SUPPLIED TEXT:
[Python-3000] bytes and dicts (was: PEP 3137: Immutable Bytesand Mutable Buffer)

Sat Sep 29 05:08:06 CEST 2007

On 9/28/07, Terry Reedy <tjreedy at udel.edu> wrote:
> "Guido van Rossum" <guido at python.org> wrote in message
> news:ca471dc20709281140q2ef95c2ap8bbc7b7d3d46ebc0 at mail.gmail.com...
> |
> | Well, if we wanted "x" and b"x" to compare unequal instead of raising
> | an exception, we could just define it that way (it was that way until
> | just before 3.0a1). But we're explicitly defining it to raise a
> | TypeError so as to catch buggy code. I think trying to fix dict lookup
> | so that it, and only it, treats this as unequal, would be adding too
> | many quirks.
> |
> | We could choose to kill the TypeError altogether. If we keep it, we
> | should consistently let it raise TypeError everywhere.
> |
> | The question is whether it's worth the effort to raise TypeError when
> | the *potential* exists that a certain hash sequence *could* raise this
> | TypeError. I'm less and less convinced -- after all, we're making the
> | exception only for bytes/str, not for other types that might raise
> | TypeError upon comparison.
> |
> | So, I think that after all this was a bad idea. Sorry.
>
> If you mean making a special case exception for string/bytes equality test,
> I agree.  Would a restricted key dict (say, rdict, in collections) solve
> the problem you are aiming at?
>
> import collections
> adict = rdict(str)
> bdict = rdict(bytes)
>
> Now any buggy insertions get caught.

RECORDS:
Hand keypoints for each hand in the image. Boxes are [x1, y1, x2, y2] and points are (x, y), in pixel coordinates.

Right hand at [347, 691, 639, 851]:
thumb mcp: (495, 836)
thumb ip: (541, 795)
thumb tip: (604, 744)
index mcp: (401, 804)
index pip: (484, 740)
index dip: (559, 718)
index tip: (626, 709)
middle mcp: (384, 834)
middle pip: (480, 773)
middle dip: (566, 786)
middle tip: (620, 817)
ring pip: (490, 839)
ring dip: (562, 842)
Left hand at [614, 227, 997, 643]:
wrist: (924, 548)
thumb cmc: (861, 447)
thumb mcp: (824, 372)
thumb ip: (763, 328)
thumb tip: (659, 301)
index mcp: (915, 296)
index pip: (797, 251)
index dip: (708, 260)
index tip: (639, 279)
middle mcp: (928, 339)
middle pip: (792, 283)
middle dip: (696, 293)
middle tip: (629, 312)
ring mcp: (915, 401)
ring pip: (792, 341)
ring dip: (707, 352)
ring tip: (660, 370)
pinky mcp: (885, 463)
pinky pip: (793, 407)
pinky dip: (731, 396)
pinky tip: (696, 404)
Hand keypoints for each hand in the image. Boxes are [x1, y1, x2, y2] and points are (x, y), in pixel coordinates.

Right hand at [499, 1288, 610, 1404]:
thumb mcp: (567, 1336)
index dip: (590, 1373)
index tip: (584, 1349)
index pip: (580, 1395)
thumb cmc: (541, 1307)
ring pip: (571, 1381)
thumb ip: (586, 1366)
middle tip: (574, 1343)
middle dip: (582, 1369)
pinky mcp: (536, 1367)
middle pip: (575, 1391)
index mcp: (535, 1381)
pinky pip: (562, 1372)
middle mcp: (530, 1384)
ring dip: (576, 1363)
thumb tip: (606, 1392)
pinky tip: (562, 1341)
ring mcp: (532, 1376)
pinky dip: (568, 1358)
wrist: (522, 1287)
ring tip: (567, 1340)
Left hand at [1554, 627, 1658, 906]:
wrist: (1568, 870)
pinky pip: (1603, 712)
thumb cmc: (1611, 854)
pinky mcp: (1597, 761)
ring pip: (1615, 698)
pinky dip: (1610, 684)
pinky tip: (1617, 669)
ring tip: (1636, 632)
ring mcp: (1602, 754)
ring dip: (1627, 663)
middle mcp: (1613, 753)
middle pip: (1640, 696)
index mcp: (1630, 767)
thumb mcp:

TASK 1:
Decide whether each statement below agrees with the Python-3000 message above. Answer yes or no for each, and quote the words of the message that decide it.
(a) The TypeError for comparing str and bytes is defined so as to catch buggy code.
(b) Guido van Rossum is becoming more convinced that raising TypeError on potential str/bytes hash collisions is worth the effort.
(c) Terry Reedy suggests that a restricted key dict could be placed in collections.
TASK 2: Write out the stretch of the Python-3000 message above from "On 9/28/07, Terry" through "raise TypeError everywhere.".
TASK 3: Carry the Python-3000 message above forward from the point at which it stops.

EXERCISE RESPONSE 1:
(a) Yes: "so as to catch buggy code"
(b) No: "I'm less and less convinced"
(c) Yes: "a restricted key dict (say, rdict, in collections)"

EXERCISE RESPONSE 2:
On 9/28/07, Terry Reedy <tjreedy at udel.edu> wrote:
> "Guido van Rossum" <guido at python.org> wrote in message
> news:ca471dc20709281140q2ef95c2ap8bbc7b7d3d46ebc0 at mail.gmail.com...
> |
> | Well, if we wanted "x" and b"x" to compare unequal instead of raising
> | an exception, we could just define it that way (it was that way until
> | just before 3.0a1). But we're explicitly defining it to raise a
> | TypeError so as to catch buggy code. I think trying to fix dict lookup
> | so that it, and only it, treats this as unequal, would be adding too
> | many quirks.
> |
> | We could choose to kill the TypeError altogether. If we keep it, we
> | should consistently let it raise TypeError everywhere.

EXERCISE RESPONSE 3:
That sounds like a completely different use case -- a typechecking dict.

The use case we started with is to catch programmers who accidentally
mix str and bytes as dict keys -- those programmers aren't likely to
have thought much about their key type, so they're not likely to go
out of their way to use the rdict you propose above.

But here's a clever trick that might just do the job, without any
extra effort: make it so that the hash() of a bytes string containing
only ASCII bytes is the same as that of a text string containing only
ASCII characters. Likely, programmers will attempt to look up keys
that they know are in the dict -- and if they use the wrong type,
because of the identical hash values, they will get the TypeError as
soon as they compare it to the first object at the hashed location.

Even better, in the proposal we'll be reusing the old PyString type
for the new immutable bytes type, and its hash *already* is equal to
that of a PyUnicode object if they both contain the same ASCII bytes
only. (This used to be by design in 2.x, and I maintained this
property when I made PyUnicode's hash a lot faster.)

-- 
--Guido van Rossum (home page: http://www.python.org/~guido/)